Les deux Afghans, interpellés en Picardie après plus d’un an de pérégrinations en direction de l’Angleterre, expliquent aux gendarmes qu’ils ont quitté leur pays « pour les problèmes inter-ethniques » parce qu’ils vivaient dans la région de Baghlan, une zone en situation « de guerre civile », « militarisée par l’OTAN ».

La réponse de la préfecture tombe trois heures plus tard : les deux Afghans doivent être reconduits dans leur pays. Mais ils n’ont plus aucune crainte à avoir, puisque, selon le préfet picard, la guerre en Afghanistan, c’est fini (si tant est qu’elle ait jamais eu lieu).

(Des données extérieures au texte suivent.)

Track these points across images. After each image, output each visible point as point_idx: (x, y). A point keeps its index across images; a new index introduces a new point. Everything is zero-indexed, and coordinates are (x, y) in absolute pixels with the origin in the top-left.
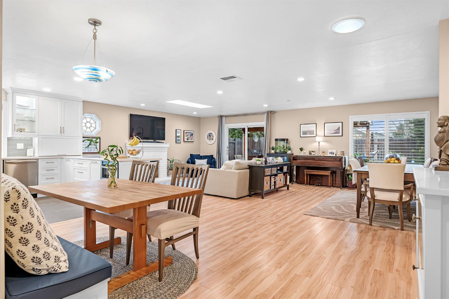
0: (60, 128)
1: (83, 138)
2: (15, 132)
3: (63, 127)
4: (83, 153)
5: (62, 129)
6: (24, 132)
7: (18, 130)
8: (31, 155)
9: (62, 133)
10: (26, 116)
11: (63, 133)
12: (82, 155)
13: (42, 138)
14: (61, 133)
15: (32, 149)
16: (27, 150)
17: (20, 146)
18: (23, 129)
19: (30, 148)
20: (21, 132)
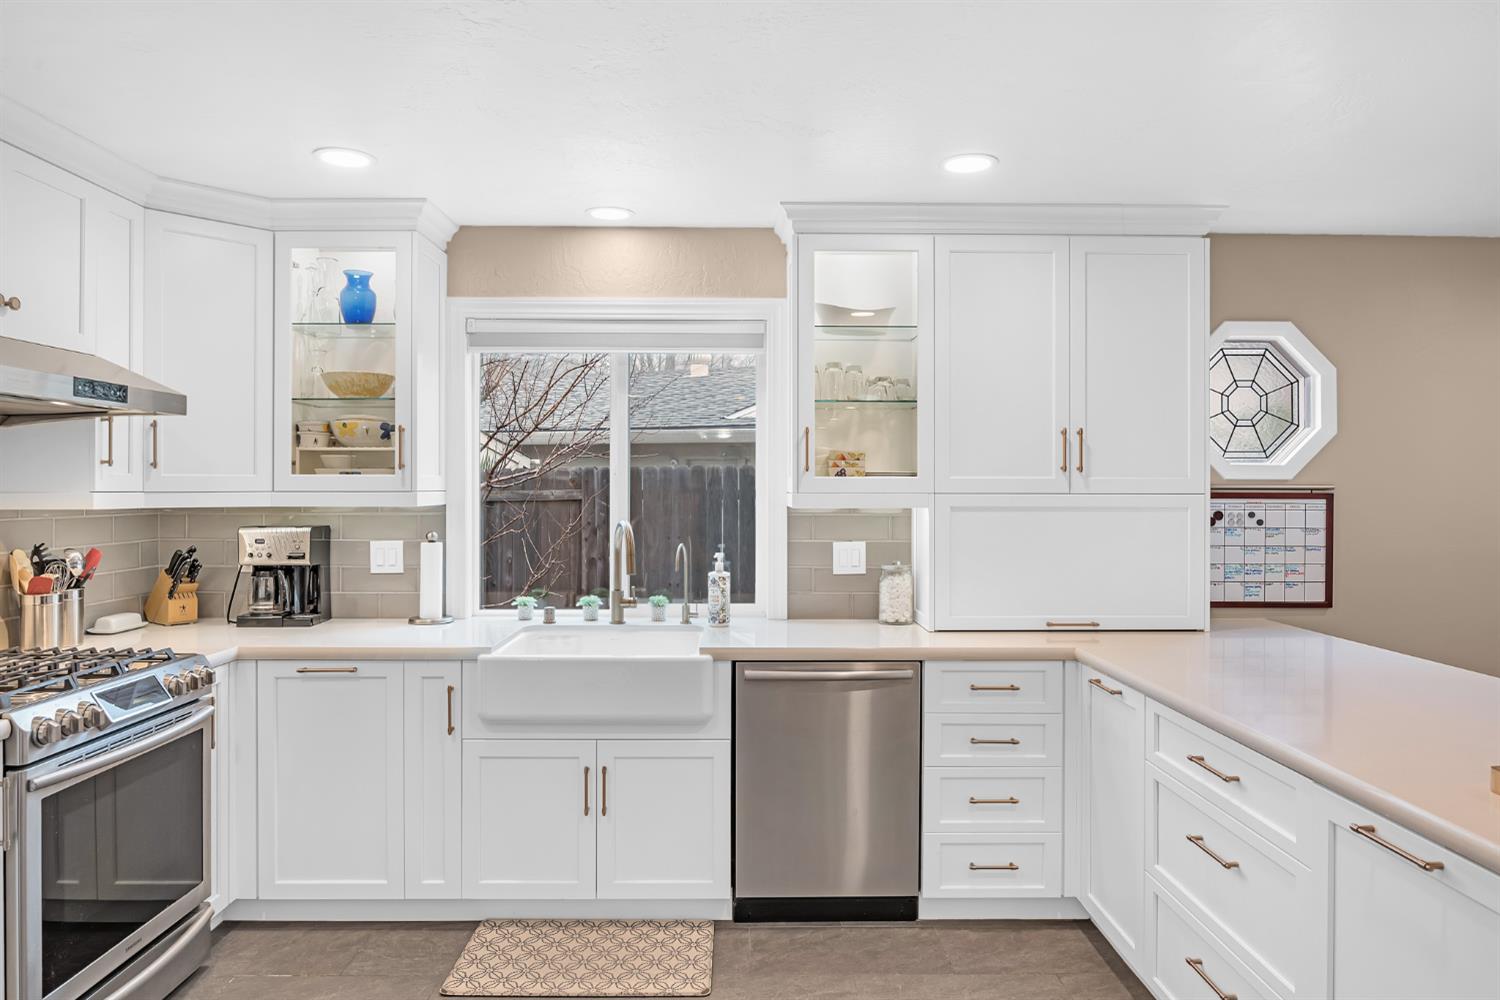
0: (1061, 437)
1: (1214, 496)
2: (812, 479)
3: (1080, 433)
4: (1214, 605)
5: (1074, 439)
6: (859, 473)
7: (831, 463)
8: (903, 620)
9: (1075, 473)
10: (872, 378)
11: (1081, 469)
12: (1207, 628)
13: (953, 509)
14: (1064, 469)
15: (907, 576)
16: (879, 582)
17: (849, 557)
18: (852, 455)
19: (892, 573)
20: (842, 473)
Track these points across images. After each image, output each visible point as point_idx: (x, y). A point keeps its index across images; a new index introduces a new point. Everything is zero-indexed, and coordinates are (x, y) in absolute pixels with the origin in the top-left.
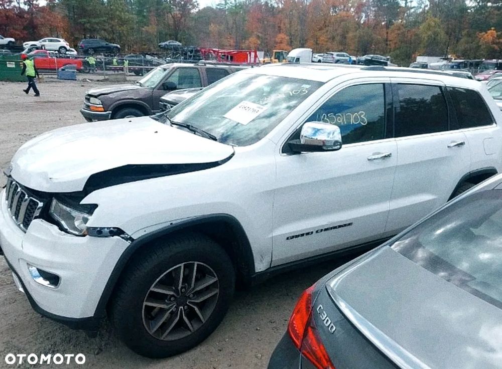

A la décharge du préfet d’Amiens, ce souci d’apaisement (si pas dans les faits, au moins dans les propos officiels) parait très répandu dans les administrations. Tenez : dans une interview donnée à Libé, le sous-préfet de Calais soutenait un mois plus tôt, à propos des Afghans qu’il s’apprêtait à expulser de la “jungle”, que « leur retour se passe dans des conditions sûres », parce que « on ne les emmène pas vers la mort, mais vers des zones pacifiées “. Cette interview était donnée une semaine avant les assassinats par les Talibans de dix soldats français dans la région de Kaboul, qui portaient à plus de onze cents le nombre de tués au sein de la Coalition en Afghanistan.